*Exercise inputs*.
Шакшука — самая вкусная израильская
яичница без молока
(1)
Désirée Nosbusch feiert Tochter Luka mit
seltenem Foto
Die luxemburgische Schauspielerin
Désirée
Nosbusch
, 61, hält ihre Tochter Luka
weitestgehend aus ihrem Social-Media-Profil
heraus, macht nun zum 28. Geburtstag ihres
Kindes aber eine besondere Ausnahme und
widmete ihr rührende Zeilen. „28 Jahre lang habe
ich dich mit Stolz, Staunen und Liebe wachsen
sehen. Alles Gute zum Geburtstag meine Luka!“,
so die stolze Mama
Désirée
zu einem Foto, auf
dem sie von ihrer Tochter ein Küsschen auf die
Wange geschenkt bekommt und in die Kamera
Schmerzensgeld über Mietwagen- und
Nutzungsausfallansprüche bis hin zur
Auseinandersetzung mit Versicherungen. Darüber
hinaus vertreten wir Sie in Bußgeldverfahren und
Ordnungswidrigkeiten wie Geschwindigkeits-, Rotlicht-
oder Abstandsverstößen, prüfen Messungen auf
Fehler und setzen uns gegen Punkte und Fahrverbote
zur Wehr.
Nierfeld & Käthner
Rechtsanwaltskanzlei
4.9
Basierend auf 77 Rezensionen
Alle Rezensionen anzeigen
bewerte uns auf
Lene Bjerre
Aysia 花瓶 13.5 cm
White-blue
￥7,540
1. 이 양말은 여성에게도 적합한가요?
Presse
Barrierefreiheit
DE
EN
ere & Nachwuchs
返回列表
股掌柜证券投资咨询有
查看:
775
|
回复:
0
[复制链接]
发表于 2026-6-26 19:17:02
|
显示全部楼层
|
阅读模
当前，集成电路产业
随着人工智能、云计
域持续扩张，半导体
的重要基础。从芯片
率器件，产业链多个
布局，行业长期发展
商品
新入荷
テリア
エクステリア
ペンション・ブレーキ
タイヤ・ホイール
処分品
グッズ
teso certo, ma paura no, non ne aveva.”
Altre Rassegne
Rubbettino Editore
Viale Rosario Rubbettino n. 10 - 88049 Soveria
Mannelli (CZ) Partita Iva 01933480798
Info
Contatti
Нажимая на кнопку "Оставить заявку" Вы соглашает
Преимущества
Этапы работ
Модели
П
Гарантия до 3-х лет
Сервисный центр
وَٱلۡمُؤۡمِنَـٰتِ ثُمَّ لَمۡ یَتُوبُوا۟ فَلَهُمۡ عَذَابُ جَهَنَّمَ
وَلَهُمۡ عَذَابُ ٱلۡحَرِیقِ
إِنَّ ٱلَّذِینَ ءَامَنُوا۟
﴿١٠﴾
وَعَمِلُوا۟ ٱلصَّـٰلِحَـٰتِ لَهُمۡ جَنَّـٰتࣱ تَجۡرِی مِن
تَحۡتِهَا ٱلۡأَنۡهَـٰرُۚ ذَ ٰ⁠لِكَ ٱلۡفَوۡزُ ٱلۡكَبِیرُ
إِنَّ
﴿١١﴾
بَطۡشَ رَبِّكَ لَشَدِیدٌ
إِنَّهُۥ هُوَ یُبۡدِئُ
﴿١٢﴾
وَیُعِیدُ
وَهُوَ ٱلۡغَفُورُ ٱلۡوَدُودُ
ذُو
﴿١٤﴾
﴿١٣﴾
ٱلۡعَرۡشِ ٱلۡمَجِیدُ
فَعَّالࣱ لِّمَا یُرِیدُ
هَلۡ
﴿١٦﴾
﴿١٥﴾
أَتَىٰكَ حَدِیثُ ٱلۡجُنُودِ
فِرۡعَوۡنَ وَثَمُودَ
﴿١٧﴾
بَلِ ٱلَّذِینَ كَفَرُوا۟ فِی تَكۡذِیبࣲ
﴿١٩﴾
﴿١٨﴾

*Task to complete*.
Return only the lines spanning from the first line of the material through the line with "weitestgehend aus ihrem Social-Media-Profil", copied exactly, both ends kept.

*Exercise output*.
Шакшука — самая вкусная израильская
яичница без молока
(1)
Désirée Nosbusch feiert Tochter Luka mit
seltenem Foto
Die luxemburgische Schauspielerin
Désirée
Nosbusch
, 61, hält ihre Tochter Luka
weitestgehend aus ihrem Social-Media-Profil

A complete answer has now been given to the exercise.